TASK TO CARRY OUT: Reproduce the passage on the Caledonian system from "5.2 Impact on" up to and including "12% to 60%.".

PASSAGE TO READ:
════════════════

This chapter explores, the impact of the Caledonian system on men - their behaviour, attitudes, motivations and knowledge about domestic violence, as well as any wider impacts on their lives and wellbeing. It draws on a combination of the men's monitoring data and qualitative interviews with men, women and staff. 
5.2 Impact on men's behaviour
As the Spousal Assault Risk Assessment ( SARA) questionnaire is administered at both Assessment and the Maintenance stage  , it can be used to assess any changes in the level of risk men are assessed as posing to their partners over the course of the Men's Programme - an indication of behaviour change. Changes in SARA scores suggest that, among those men who stayed on the Men's Programme until Maintenance stage, the risk they posed to their partners decreased substantially over time (Figure 5.1). The proportion assessed as 'high risk' to their partner decreased from 26% to 8%, while the proportion classed as 'moderate risk' fell from 62% to 32%. By Maintenance stage, the proportion classed as 'low risk' increased from 12% to 60%.
Figure 5.1: SARA 1 (Risk to partner) at Assessment and Maintenance stage
Base: All with a SARA 1 score at Assessment and Maintenance stages (195)

════════════════

INFORMATION SUPPLIED:
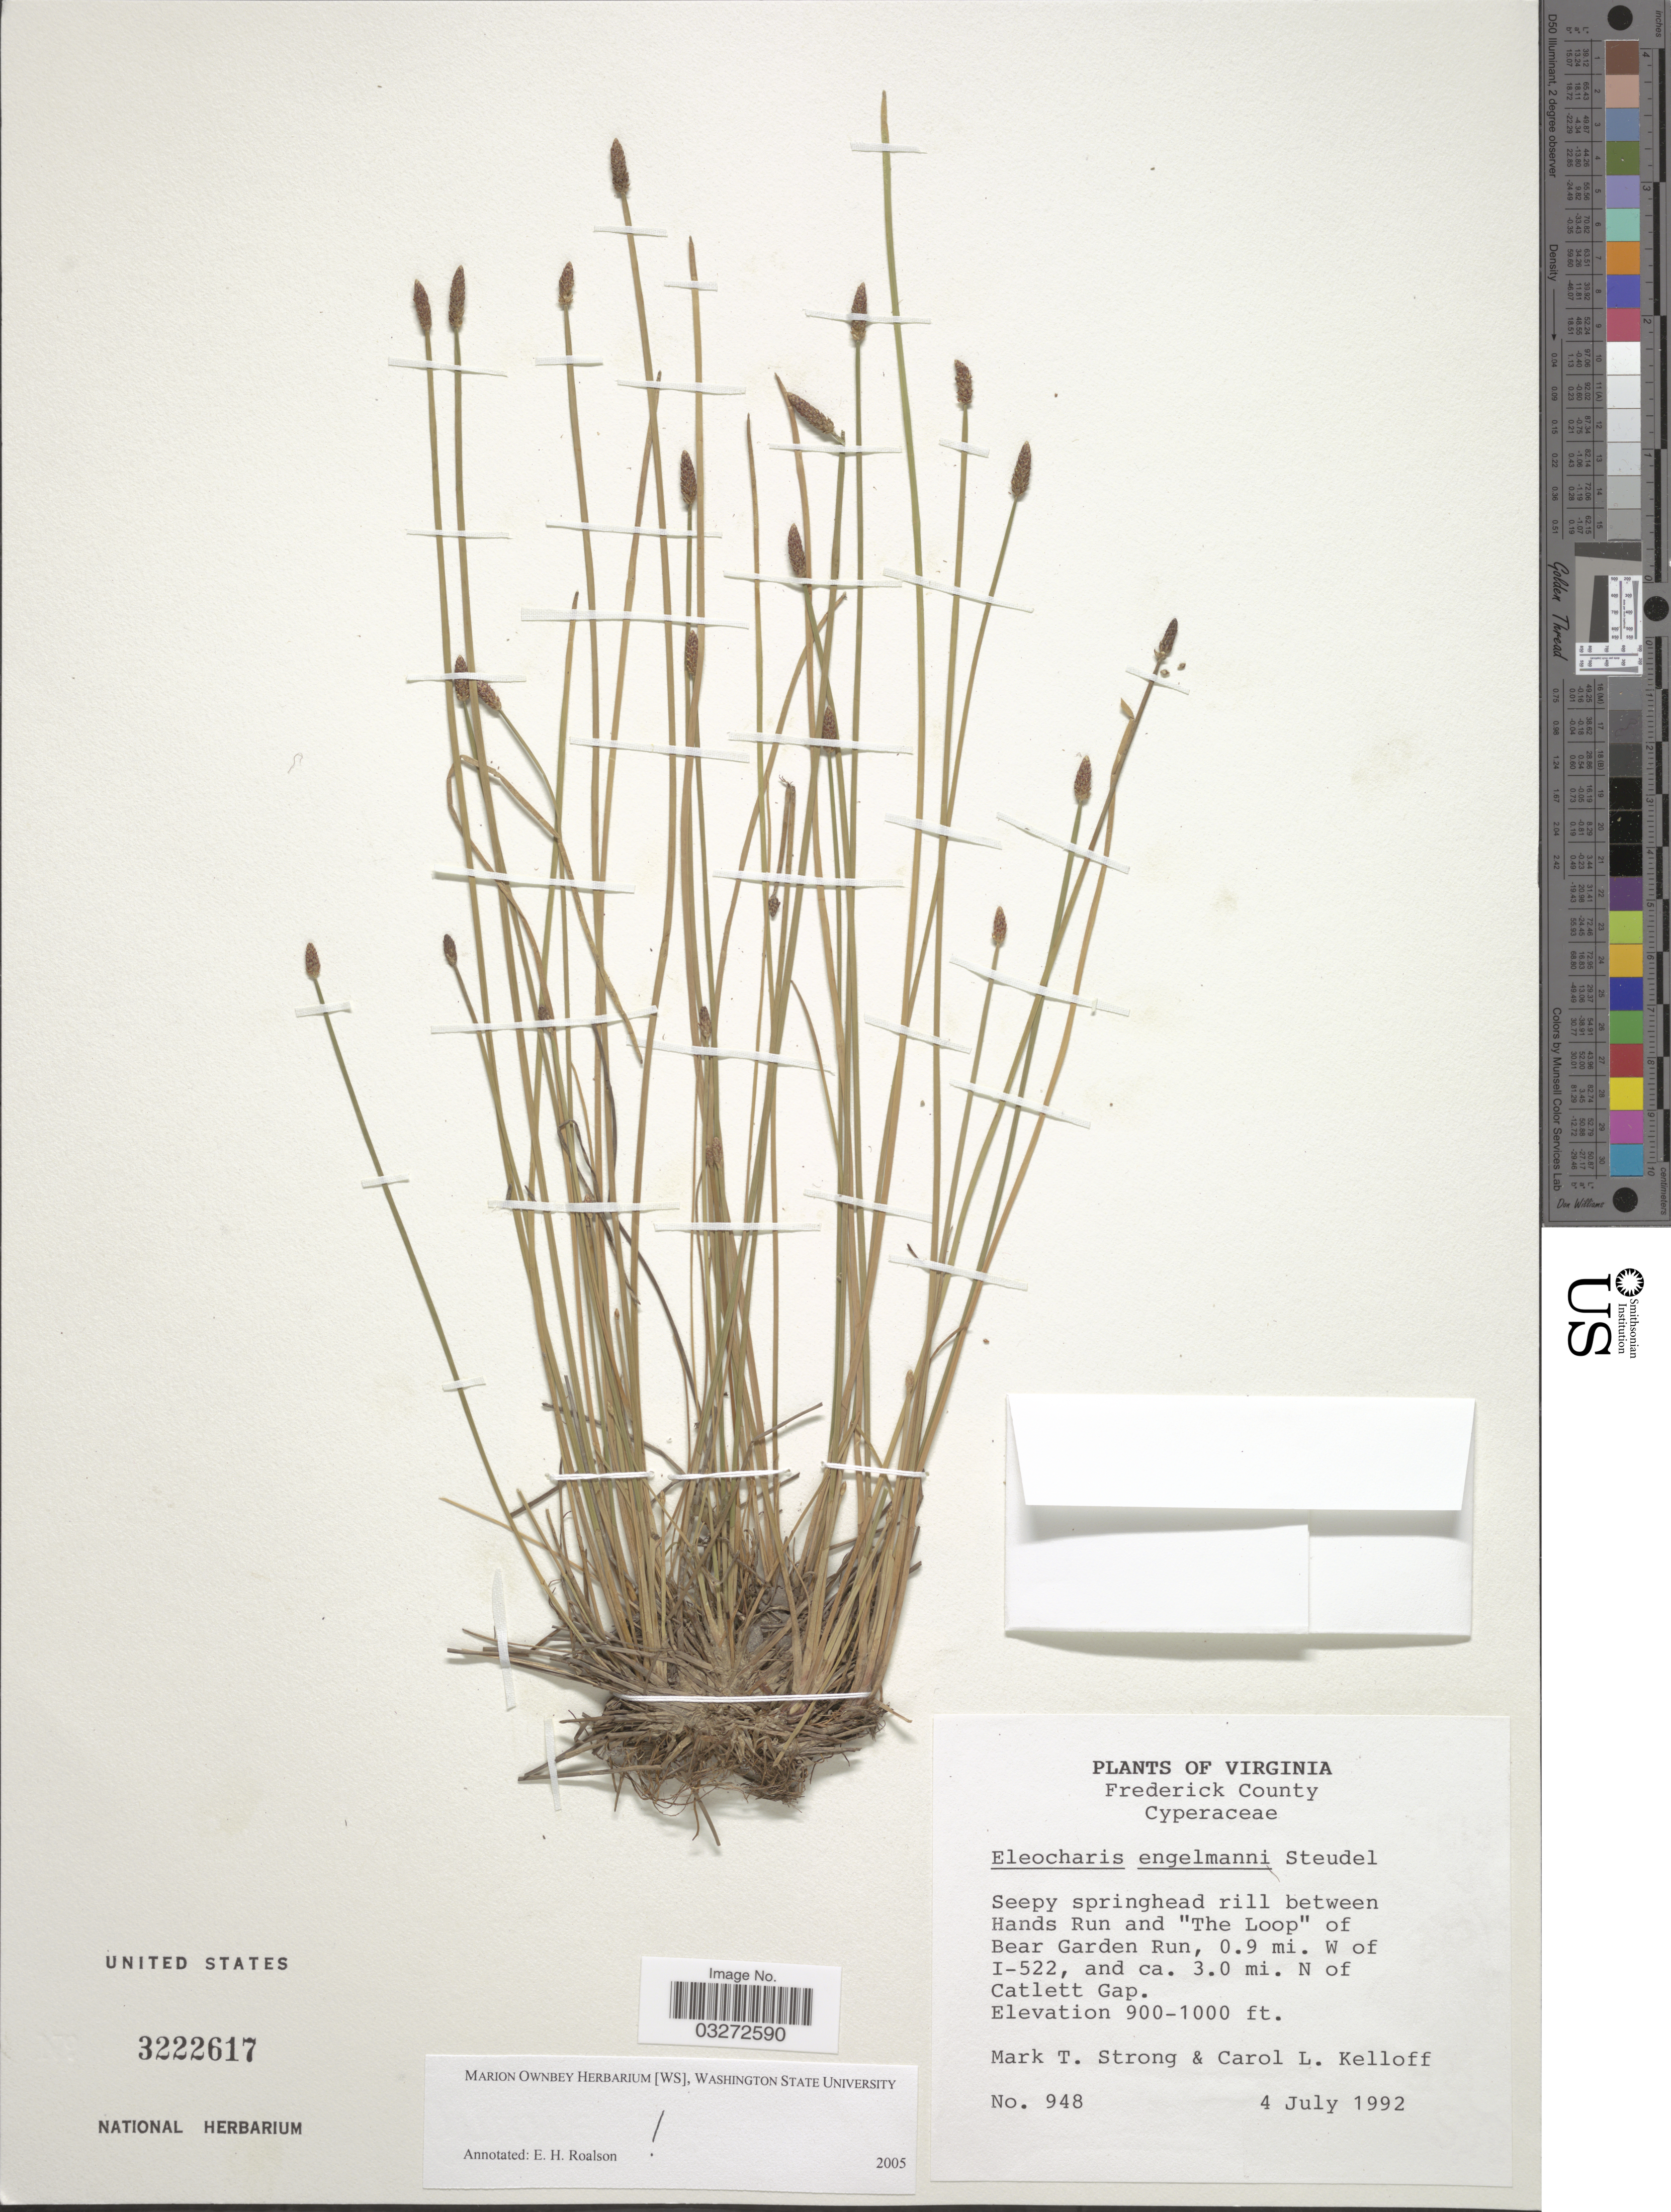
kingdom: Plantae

════════════════

SOLUTION TO THIS EXERCISE:
5.2 Impact on men's behaviour
As the Spousal Assault Risk Assessment ( SARA) questionnaire is administered at both Assessment and the Maintenance stage  , it can be used to assess any changes in the level of risk men are assessed as posing to their partners over the course of the Men's Programme - an indication of behaviour change. Changes in SARA scores suggest that, among those men who stayed on the Men's Programme until Maintenance stage, the risk they posed to their partners decreased substantially over time (Figure 5.1). The proportion assessed as 'high risk' to their partner decreased from 26% to 8%, while the proportion classed as 'moderate risk' fell from 62% to 32%. By Maintenance stage, the proportion classed as 'low risk' increased from 12% to 60%.